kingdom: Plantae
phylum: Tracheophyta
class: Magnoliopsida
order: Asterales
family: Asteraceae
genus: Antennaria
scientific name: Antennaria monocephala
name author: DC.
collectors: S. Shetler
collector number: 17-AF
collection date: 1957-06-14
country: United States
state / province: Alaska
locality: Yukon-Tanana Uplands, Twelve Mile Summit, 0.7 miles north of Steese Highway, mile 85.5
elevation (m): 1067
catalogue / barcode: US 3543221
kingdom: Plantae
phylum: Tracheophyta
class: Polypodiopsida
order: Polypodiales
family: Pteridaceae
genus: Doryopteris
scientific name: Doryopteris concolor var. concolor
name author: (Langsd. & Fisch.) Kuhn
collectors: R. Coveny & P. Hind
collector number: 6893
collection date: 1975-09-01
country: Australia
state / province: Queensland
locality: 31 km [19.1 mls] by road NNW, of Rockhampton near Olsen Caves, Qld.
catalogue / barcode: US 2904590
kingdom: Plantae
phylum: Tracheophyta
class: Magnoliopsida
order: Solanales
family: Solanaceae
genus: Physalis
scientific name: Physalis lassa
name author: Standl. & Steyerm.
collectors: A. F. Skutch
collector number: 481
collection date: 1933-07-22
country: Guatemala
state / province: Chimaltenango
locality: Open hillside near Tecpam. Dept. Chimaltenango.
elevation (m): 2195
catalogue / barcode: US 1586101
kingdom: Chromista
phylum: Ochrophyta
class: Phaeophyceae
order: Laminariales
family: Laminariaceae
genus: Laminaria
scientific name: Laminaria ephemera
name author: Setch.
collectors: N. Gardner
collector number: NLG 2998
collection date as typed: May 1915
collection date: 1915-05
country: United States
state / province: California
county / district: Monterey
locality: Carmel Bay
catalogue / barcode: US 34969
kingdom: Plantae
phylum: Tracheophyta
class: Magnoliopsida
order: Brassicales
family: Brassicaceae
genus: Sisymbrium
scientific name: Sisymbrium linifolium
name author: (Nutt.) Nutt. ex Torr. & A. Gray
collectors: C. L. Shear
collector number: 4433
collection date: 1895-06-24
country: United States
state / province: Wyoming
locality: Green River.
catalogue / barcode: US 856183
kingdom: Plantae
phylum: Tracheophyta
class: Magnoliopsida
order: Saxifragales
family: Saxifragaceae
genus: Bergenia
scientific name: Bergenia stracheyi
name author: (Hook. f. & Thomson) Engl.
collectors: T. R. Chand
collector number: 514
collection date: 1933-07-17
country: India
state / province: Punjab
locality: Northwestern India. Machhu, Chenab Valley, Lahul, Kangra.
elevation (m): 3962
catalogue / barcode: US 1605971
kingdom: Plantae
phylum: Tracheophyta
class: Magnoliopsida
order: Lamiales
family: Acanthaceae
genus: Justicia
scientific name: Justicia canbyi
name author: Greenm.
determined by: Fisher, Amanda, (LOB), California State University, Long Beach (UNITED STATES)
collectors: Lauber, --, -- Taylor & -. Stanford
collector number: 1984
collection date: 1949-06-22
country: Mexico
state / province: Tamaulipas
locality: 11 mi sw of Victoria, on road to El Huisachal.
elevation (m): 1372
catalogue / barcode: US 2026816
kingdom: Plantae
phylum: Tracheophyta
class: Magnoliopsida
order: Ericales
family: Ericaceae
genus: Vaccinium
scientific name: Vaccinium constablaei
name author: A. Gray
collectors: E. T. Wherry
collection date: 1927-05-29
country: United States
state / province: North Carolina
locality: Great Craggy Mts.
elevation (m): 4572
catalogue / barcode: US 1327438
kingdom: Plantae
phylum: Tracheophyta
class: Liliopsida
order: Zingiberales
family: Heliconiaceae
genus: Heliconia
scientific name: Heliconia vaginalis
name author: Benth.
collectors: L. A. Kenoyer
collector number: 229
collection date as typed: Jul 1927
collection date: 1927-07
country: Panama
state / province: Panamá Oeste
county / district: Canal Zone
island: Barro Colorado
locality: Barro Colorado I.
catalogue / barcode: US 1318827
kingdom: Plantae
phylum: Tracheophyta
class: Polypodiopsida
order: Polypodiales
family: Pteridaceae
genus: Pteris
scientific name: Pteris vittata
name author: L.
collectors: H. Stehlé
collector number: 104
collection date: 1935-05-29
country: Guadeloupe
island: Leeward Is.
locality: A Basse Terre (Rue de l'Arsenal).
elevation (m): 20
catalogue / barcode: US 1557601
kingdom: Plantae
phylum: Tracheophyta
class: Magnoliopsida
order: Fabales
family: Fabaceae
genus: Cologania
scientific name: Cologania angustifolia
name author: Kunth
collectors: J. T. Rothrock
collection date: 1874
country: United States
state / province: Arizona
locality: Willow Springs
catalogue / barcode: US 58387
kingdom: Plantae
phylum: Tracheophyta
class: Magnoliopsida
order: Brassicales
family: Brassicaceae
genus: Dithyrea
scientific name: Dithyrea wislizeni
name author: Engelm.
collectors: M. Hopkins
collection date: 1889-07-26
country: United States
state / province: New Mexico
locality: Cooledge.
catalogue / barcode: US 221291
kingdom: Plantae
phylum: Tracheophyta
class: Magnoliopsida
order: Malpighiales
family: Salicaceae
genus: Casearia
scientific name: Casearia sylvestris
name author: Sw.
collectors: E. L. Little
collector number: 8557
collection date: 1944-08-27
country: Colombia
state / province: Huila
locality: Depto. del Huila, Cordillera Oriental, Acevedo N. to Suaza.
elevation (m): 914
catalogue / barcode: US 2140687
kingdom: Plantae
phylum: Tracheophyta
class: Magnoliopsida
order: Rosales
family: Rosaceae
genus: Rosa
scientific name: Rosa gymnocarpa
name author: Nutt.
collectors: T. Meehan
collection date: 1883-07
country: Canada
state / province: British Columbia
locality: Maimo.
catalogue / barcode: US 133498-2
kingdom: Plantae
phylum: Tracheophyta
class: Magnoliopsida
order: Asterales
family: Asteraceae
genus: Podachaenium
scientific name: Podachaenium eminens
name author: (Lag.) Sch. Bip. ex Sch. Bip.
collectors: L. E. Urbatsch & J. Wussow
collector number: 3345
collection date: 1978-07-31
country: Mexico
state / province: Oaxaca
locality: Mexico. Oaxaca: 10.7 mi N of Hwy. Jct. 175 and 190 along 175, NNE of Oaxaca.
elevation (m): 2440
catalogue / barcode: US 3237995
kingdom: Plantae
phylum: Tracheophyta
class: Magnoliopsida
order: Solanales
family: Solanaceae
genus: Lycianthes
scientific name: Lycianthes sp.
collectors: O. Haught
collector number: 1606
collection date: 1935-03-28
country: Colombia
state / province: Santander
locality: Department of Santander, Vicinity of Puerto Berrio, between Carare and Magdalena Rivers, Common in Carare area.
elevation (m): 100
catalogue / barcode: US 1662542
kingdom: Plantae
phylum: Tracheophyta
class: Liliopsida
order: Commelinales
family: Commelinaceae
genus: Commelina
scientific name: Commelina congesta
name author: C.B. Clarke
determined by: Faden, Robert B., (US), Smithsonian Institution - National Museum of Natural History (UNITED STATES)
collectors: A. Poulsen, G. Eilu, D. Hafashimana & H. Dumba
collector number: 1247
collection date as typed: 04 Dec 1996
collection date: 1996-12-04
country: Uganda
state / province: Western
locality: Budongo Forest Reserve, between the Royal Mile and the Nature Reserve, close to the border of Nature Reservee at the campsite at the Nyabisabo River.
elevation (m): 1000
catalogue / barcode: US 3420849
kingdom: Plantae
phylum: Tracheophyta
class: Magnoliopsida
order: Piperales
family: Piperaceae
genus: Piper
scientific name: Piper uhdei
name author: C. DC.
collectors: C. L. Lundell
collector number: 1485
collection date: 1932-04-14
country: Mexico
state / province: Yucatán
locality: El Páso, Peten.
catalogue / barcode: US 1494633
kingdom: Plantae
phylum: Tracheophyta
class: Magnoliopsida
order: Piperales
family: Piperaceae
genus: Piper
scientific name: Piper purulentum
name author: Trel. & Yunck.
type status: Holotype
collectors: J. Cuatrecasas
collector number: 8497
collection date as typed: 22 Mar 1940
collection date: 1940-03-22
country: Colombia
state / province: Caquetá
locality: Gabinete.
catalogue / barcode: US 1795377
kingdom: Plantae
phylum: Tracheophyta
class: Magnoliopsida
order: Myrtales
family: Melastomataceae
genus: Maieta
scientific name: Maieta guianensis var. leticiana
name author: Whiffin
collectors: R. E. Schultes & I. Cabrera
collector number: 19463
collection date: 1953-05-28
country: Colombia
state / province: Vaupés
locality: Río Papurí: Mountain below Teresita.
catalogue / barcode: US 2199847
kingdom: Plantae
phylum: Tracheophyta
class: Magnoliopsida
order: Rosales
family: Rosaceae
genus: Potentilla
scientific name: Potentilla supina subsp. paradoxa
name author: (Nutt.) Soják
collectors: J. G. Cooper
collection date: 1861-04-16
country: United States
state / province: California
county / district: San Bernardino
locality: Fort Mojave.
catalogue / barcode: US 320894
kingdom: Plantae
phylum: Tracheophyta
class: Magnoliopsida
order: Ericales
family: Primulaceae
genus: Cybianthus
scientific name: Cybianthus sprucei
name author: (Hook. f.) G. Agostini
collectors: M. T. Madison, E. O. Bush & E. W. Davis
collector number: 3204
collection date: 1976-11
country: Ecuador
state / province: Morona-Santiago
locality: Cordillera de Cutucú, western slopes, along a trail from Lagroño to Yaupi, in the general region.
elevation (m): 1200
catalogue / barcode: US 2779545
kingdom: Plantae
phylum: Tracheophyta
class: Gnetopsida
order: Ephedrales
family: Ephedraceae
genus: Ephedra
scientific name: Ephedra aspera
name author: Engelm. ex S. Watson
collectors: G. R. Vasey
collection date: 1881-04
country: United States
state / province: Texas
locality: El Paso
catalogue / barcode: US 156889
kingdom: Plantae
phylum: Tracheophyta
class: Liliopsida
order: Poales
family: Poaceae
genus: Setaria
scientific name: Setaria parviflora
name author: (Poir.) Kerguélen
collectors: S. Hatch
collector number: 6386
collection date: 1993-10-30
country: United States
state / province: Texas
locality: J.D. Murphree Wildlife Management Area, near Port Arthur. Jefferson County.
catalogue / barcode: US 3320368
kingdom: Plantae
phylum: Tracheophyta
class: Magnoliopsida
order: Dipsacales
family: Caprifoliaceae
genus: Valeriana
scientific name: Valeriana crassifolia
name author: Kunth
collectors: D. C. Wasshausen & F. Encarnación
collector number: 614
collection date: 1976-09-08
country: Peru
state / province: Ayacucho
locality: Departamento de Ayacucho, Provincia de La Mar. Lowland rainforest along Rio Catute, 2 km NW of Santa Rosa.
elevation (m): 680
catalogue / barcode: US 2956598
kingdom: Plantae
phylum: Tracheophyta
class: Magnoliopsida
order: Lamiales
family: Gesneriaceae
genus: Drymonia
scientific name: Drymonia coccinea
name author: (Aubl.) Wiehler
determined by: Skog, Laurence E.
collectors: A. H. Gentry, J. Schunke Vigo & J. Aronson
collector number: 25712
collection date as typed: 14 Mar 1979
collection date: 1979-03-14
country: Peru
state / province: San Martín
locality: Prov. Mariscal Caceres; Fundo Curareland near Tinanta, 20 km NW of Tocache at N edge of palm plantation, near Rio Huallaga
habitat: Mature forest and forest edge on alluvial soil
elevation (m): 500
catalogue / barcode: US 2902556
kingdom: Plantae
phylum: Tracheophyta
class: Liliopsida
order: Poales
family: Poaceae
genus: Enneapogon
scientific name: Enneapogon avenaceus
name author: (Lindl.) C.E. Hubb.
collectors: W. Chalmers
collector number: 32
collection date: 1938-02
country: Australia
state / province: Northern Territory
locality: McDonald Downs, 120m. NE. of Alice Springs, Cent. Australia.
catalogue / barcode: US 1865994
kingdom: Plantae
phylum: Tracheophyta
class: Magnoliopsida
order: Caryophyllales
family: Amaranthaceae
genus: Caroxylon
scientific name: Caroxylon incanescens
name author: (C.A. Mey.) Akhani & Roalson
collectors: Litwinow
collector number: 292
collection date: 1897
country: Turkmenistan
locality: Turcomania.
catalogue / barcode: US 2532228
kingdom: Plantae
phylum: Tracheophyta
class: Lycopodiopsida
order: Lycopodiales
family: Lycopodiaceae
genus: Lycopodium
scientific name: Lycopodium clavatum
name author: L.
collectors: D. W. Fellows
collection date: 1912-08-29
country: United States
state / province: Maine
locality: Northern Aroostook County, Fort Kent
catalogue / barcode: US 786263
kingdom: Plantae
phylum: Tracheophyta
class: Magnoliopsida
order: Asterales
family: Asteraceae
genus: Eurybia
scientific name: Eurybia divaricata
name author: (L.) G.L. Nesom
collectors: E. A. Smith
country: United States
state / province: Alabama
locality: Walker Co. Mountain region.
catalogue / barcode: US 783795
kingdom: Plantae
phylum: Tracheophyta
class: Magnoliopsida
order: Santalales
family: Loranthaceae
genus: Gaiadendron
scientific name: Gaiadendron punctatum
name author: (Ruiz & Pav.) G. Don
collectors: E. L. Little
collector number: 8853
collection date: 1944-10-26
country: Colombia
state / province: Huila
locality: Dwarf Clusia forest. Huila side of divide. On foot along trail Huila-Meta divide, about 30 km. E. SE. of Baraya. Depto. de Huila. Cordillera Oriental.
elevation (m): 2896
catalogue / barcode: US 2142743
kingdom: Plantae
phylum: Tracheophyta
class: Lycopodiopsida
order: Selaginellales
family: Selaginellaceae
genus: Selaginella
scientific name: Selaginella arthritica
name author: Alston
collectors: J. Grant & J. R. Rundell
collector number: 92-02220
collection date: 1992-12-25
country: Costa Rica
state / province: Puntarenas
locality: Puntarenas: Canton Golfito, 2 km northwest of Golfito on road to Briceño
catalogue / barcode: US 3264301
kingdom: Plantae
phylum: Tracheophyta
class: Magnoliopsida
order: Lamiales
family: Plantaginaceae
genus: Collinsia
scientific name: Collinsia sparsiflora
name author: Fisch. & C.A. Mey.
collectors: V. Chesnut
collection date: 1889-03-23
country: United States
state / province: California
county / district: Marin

-=-=-

Copy the lines above without any changes, from the line containing "collection date: 1915-05" through the line containing "scientific name: Bergenia stracheyi", inclusive.

collection date: 1915-05
country: United States
state / province: California
county / district: Monterey
locality: Carmel Bay
catalogue / barcode: US 34969
kingdom: Plantae
phylum: Tracheophyta
class: Magnoliopsida
order: Brassicales
family: Brassicaceae
genus: Sisymbrium
scientific name: Sisymbrium linifolium
name author: (Nutt.) Nutt. ex Torr. & A. Gray
collectors: C. L. Shear
collector number: 4433
collection date: 1895-06-24
country: United States
state / province: Wyoming
locality: Green River.
catalogue / barcode: US 856183
kingdom: Plantae
phylum: Tracheophyta
class: Magnoliopsida
order: Saxifragales
family: Saxifragaceae
genus: Bergenia
scientific name: Bergenia stracheyi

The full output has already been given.